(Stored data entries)
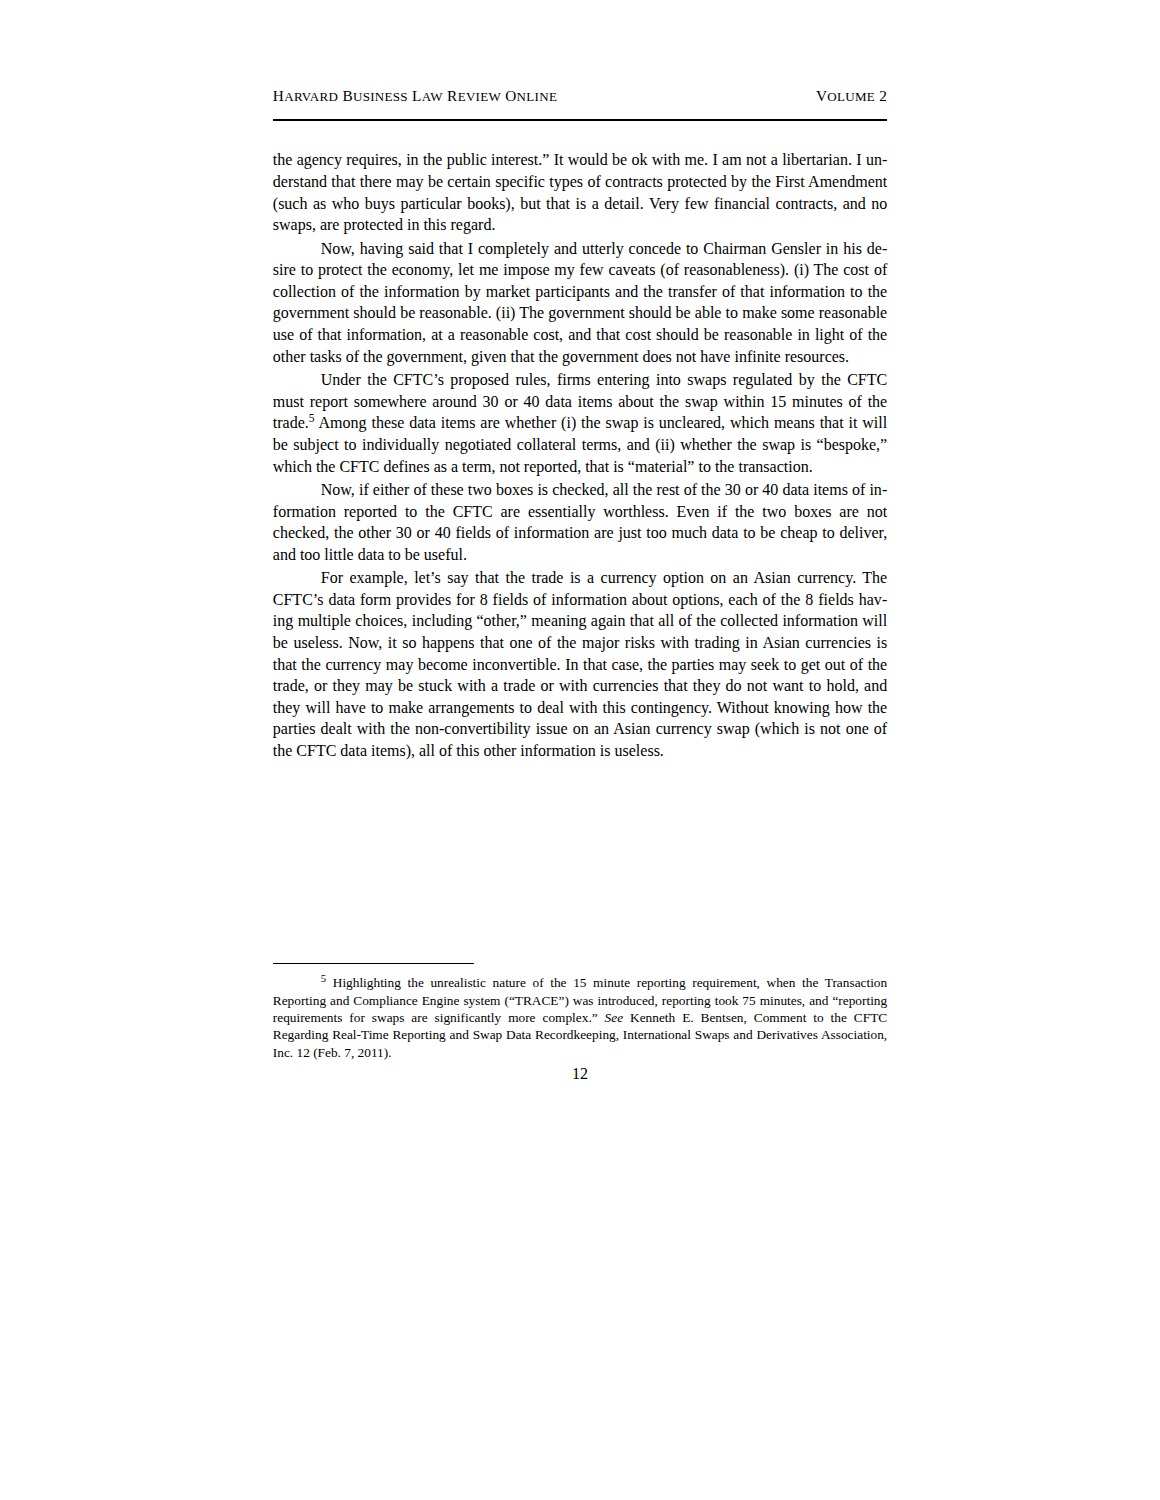HARVARD BUSINESS LAW REVIEW ONLINE VOLUME 2
the agency requires, in the public interest.” It would be ok with me. I am not a libertarian. I understand that there may be certain specific types of contracts protected by the First Amendment (such as who buys particular books), but that is a detail. Very few financial contracts, and no swaps, are protected in this regard.
Now, having said that I completely and utterly concede to Chairman Gensler in his desire to protect the economy, let me impose my few caveats (of reasonableness). (i) The cost of collection of the information by market participants and the transfer of that information to the government should be reasonable. (ii) The government should be able to make some reasonable use of that information, at a reasonable cost, and that cost should be reasonable in light of the other tasks of the government, given that the government does not have infinite resources.
Under the CFTC’s proposed rules, firms entering into swaps regulated by the CFTC must report somewhere around 30 or 40 data items about the swap within 15 minutes of the trade.5 Among these data items are whether (i) the swap is uncleared, which means that it will be subject to individually negotiated collateral terms, and (ii) whether the swap is “bespoke,” which the CFTC defines as a term, not reported, that is “material” to the transaction.
Now, if either of these two boxes is checked, all the rest of the 30 or 40 data items of information reported to the CFTC are essentially worthless. Even if the two boxes are not checked, the other 30 or 40 fields of information are just too much data to be cheap to deliver, and too little data to be useful.
For example, let’s say that the trade is a currency option on an Asian currency. The CFTC’s data form provides for 8 fields of information about options, each of the 8 fields having multiple choices, including “other,” meaning again that all of the collected information will be useless. Now, it so happens that one of the major risks with trading in Asian currencies is that the currency may become inconvertible. In that case, the parties may seek to get out of the trade, or they may be stuck with a trade or with currencies that they do not want to hold, and they will have to make arrangements to deal with this contingency. Without knowing how the parties dealt with the non-convertibility issue on an Asian currency swap (which is not one of the CFTC data items), all of this other information is useless.
5 Highlighting the unrealistic nature of the 15 minute reporting requirement, when the Transaction Reporting and Compliance Engine system (“TRACE”) was introduced, reporting took 75 minutes, and “reporting requirements for swaps are significantly more complex.” See Kenneth E. Bentsen, Comment to the CFTC Regarding Real-Time Reporting and Swap Data Recordkeeping, International Swaps and Derivatives Association, Inc. 12 (Feb. 7, 2011).
12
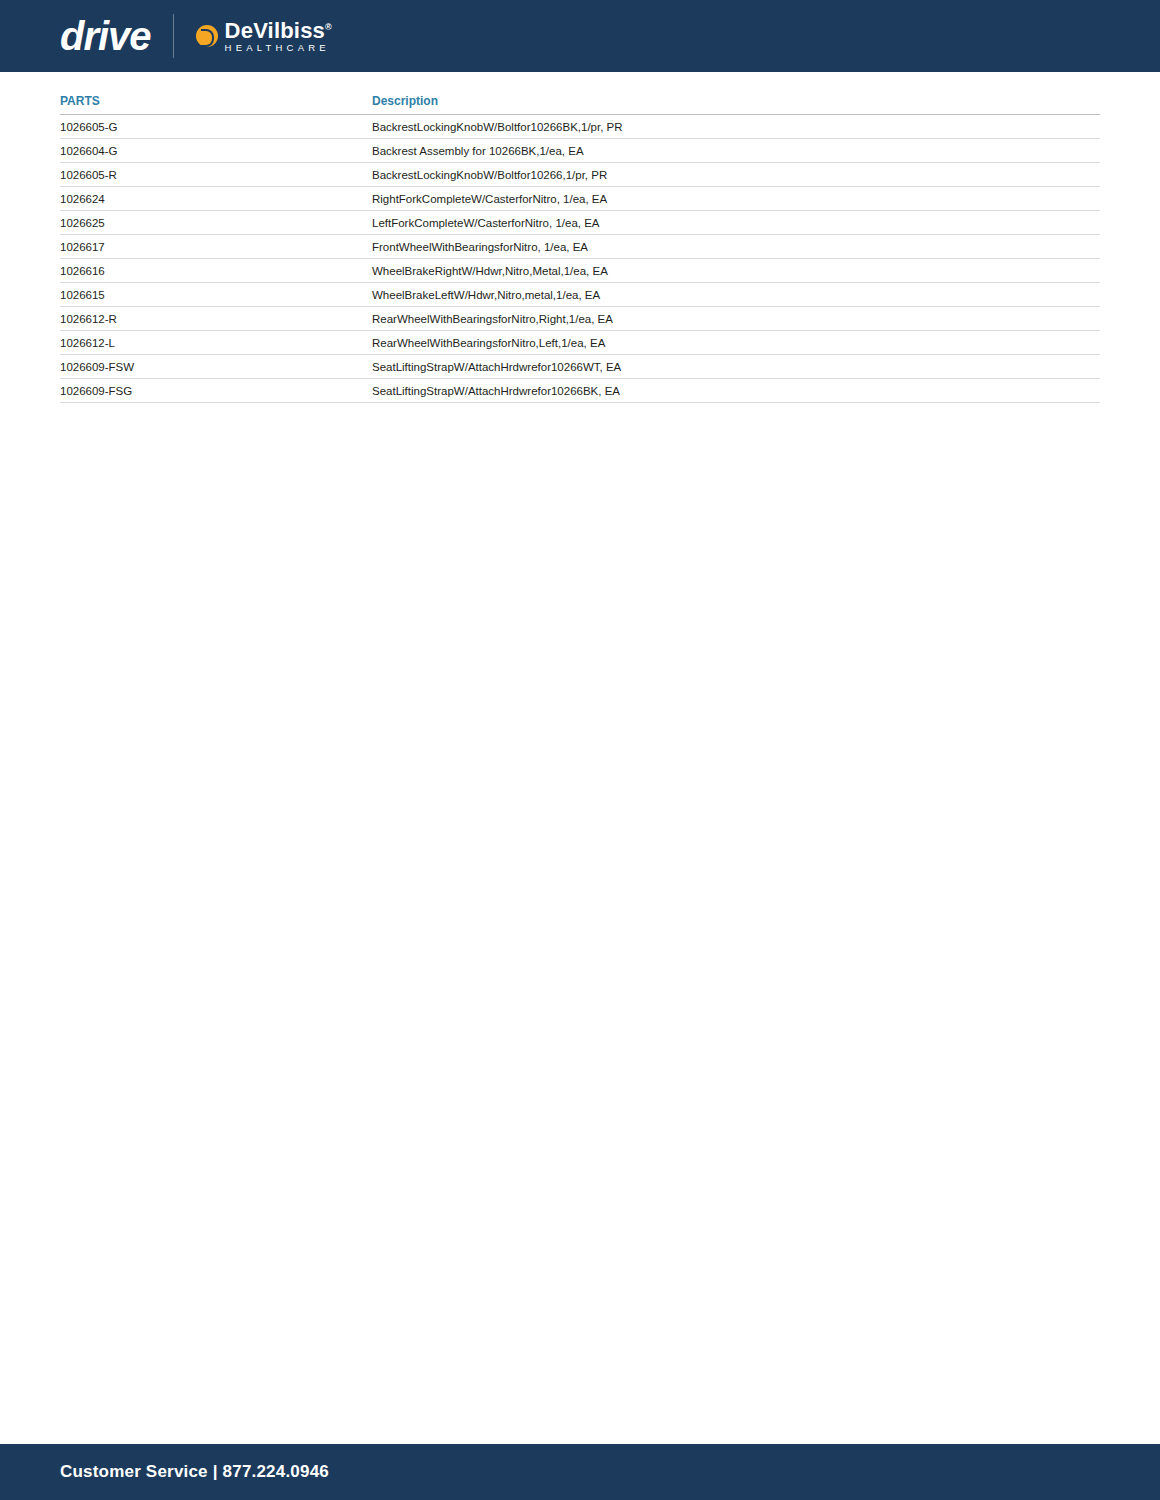drive
DeVilbiss®
HEALTHCARE
| PARTS | Description |
| --- | --- |
| 1026605-G | BackrestLockingKnobW/Boltfor10266BK,1/pr, PR |
| 1026604-G | Backrest Assembly for 10266BK,1/ea, EA |
| 1026605-R | BackrestLockingKnobW/Boltfor10266,1/pr, PR |
| 1026624 | RightForkCompleteW/CasterforNitro, 1/ea, EA |
| 1026625 | LeftForkCompleteW/CasterforNitro, 1/ea, EA |
| 1026617 | FrontWheelWithBearingsforNitro, 1/ea, EA |
| 1026616 | WheelBrakeRightW/Hdwr,Nitro,Metal,1/ea, EA |
| 1026615 | WheelBrakeLeftW/Hdwr,Nitro,metal,1/ea, EA |
| 1026612-R | RearWheelWithBearingsforNitro,Right,1/ea, EA |
| 1026612-L | RearWheelWithBearingsforNitro,Left,1/ea, EA |
| 1026609-FSW | SeatLiftingStrapW/AttachHrdwrefor10266WT, EA |
| 1026609-FSG | SeatLiftingStrapW/AttachHrdwrefor10266BK, EA |
Customer Service | 877.224.0946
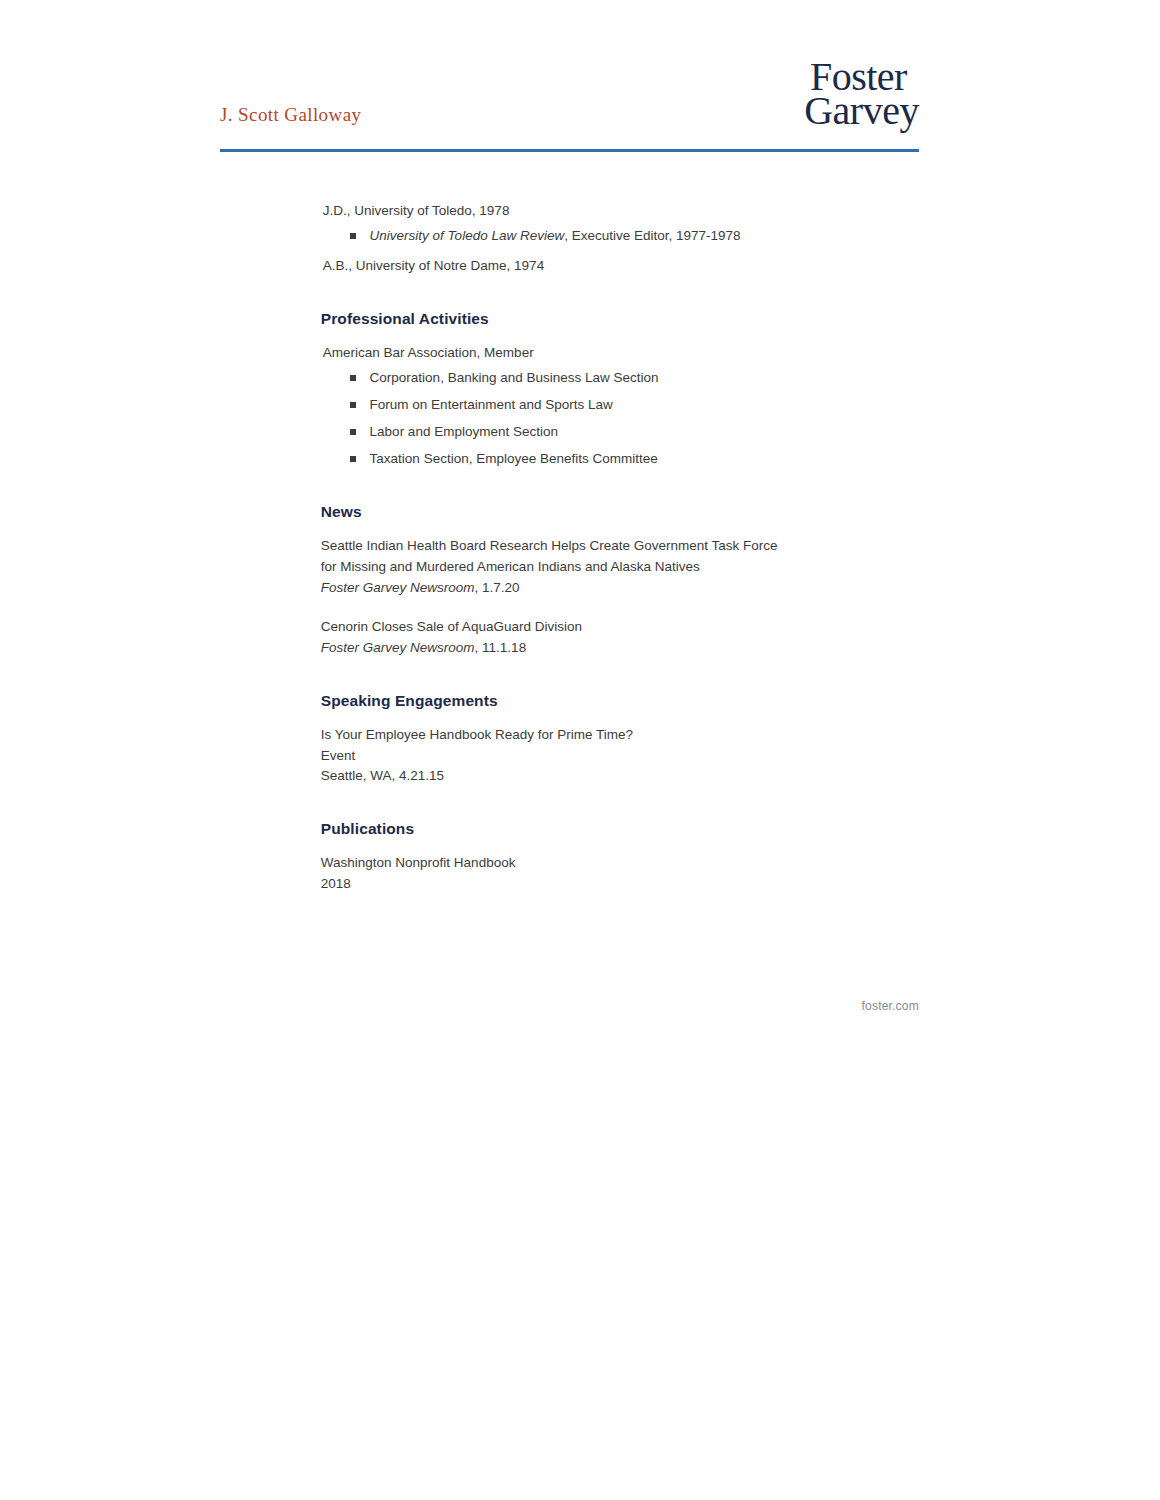J. Scott Galloway
Foster Garvey
J.D., University of Toledo, 1978
University of Toledo Law Review, Executive Editor, 1977-1978
A.B., University of Notre Dame, 1974
Professional Activities
American Bar Association, Member
Corporation, Banking and Business Law Section
Forum on Entertainment and Sports Law
Labor and Employment Section
Taxation Section, Employee Benefits Committee
News
Seattle Indian Health Board Research Helps Create Government Task Force for Missing and Murdered American Indians and Alaska Natives
Foster Garvey Newsroom, 1.7.20
Cenorin Closes Sale of AquaGuard Division
Foster Garvey Newsroom, 11.1.18
Speaking Engagements
Is Your Employee Handbook Ready for Prime Time?
Event
Seattle, WA, 4.21.15
Publications
Washington Nonprofit Handbook
2018
foster.com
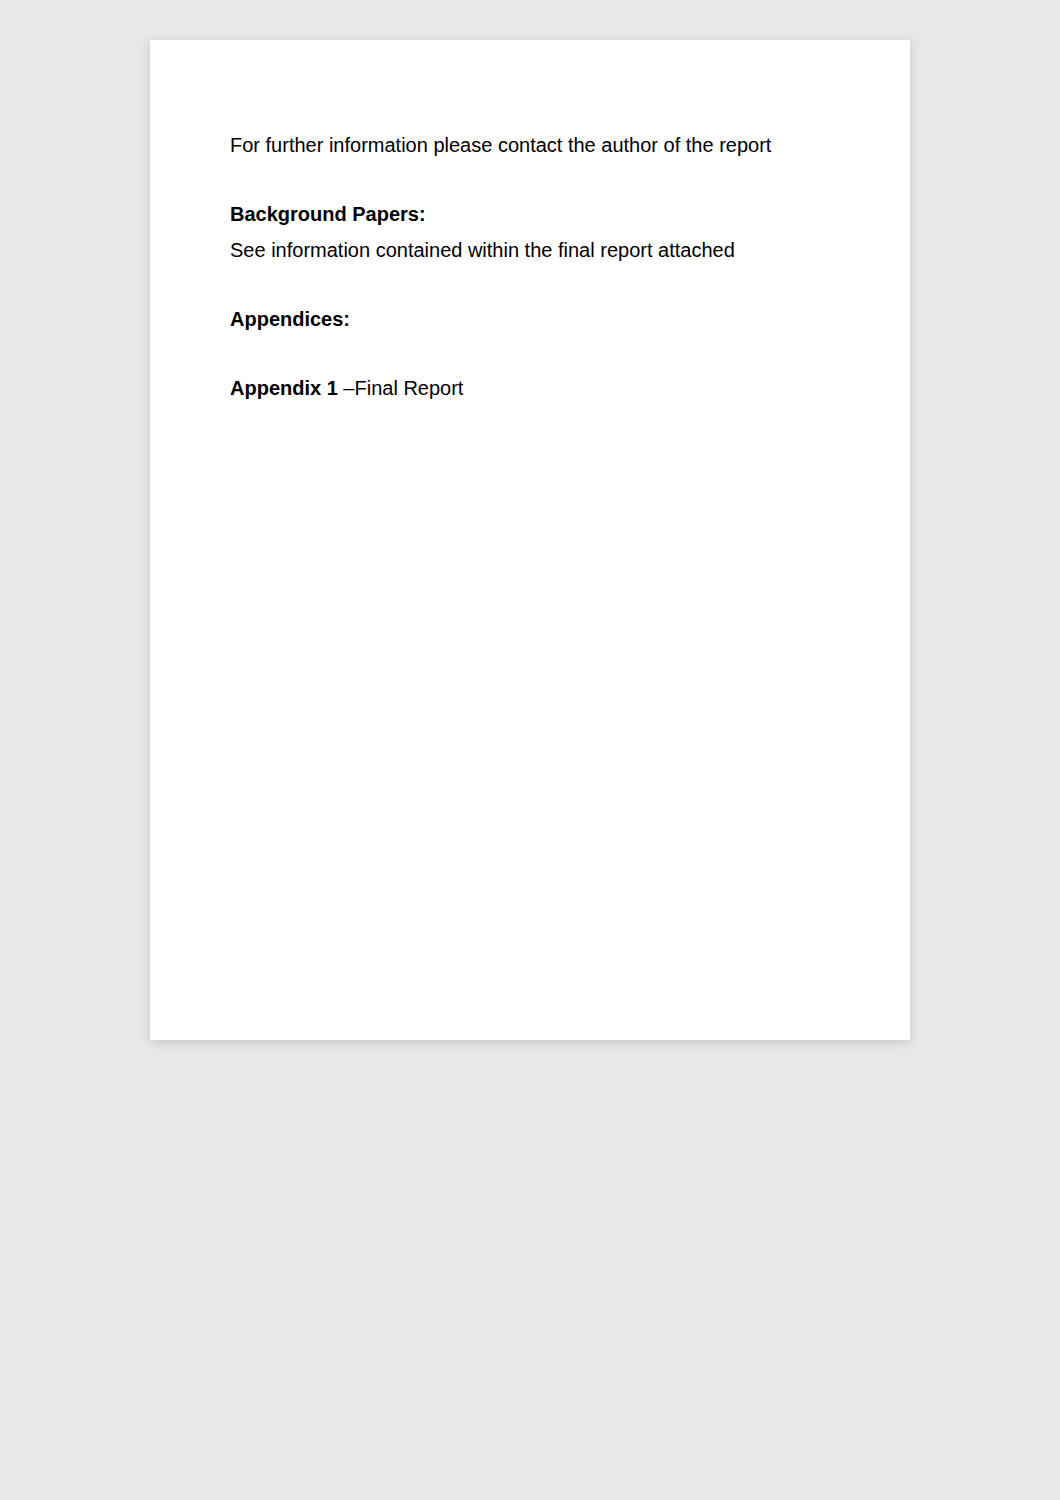For further information please contact the author of the report
Background Papers:
See information contained within the final report attached
Appendices:
Appendix 1 –Final Report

EXERCISE DIRECTIONS:
Please work out how many lines above contain the string "Garvey", and reply with that number alone.

ANSWER BELOW:
3